The peroxynitrite damages lipids, proteins and nucleic acids by inducing apoptotic cell death (Chung, Pae, Choi, Billiar, & Kim, 2001). Studies by Levrand et al. (2007) demonstrated that homocysteine induces cell death in H9c2 cells through peroxynitrite generation. According to this report we supposed a potential involvement of the homocysteine in regulating the balance between NO and peroxynitrite, as it was increased in both vegan and vegetarian serum compared to cells treated with omnivorous serum. Moreover, we have evaluated the ability of three different sera to induce H9c2 differentiation by confocal microscopy. The image of omnivorous sera treated H9c2 cells showed an elongated morphological organization, compared to vegetarian and vegan sera treated cells with a plus fine and minus elongated form. Furthermore, the hydrogen peroxide pre-treatment of H9c2 cells induced: 1) a fine fibers organization in omnivorous sera treated cells; and 2) reduction in size and rounding up of vegan and vegetarian treated cells. These data demonstrated that the omnivorous sera have major antioxidant and differentiation properties compared to vegetarian and vegan sera. Finally, the influence of the omnivorous, vegetarian, and vegan sera on MAPKs pathway was evaluated. MAPKs are serine/threonine protein kinases involved in cellular proliferation, differentiation, and death (Di Domenico & Giordano, 2017). Activation of ERK1/2 in response to H2O2 is mediated through Ras/Raf1/Mek pathway and may promote inflammation and result in cellular necrosis (Cagnol & Chambard, 2010). The ERK expression and its active form (pERK) increased in vegetarian and vegan sera treated H-H9c2 cells. A growing number of studies suggests that several compounds present in foods consumed by vegetarians and vegans, such as resveratrol and quercetin, can promote cell death by ERK activation (Kim, Lee, Jeong, Guo, & Lee, 2008; Shih, Davis, Lin, & Davis, 2002).

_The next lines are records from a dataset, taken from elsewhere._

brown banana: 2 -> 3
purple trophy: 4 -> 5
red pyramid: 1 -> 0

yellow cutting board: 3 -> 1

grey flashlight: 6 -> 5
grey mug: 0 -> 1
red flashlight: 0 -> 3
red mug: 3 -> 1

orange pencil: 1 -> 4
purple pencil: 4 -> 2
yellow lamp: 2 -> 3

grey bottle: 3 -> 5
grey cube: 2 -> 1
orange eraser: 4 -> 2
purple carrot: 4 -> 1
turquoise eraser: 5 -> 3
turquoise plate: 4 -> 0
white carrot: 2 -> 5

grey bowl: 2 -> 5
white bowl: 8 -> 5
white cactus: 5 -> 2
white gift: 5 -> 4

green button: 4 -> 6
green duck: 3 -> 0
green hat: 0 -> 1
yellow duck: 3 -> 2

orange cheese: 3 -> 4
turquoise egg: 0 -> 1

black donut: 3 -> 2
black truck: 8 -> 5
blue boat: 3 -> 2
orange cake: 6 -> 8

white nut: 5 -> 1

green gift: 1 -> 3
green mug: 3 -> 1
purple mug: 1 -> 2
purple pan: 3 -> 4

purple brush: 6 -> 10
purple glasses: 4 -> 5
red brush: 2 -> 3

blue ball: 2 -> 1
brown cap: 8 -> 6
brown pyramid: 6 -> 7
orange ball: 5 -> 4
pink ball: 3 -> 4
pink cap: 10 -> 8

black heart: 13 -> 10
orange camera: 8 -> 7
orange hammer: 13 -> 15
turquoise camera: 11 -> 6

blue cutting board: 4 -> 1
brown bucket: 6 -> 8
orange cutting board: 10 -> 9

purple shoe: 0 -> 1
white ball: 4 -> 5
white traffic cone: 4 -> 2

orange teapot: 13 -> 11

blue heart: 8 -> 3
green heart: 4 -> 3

Our study in vitro demonstrates the beneficial effect of omnivorous sera treatment on: 1) cellular proliferation; 2) lipid peroxidation; 3) extracellular free NO production; and 4) morphological organization of both H9c2 and H-H9c2 cells. Relying on these results, we concluded that the long-term consumption of restrictive vegan diet, if not adequately integrate with intake of necessary and protective nutrients, can't neither protect and prevent oxidative damage nor can't inhibit chronic diseases and maintain an healthy biological system.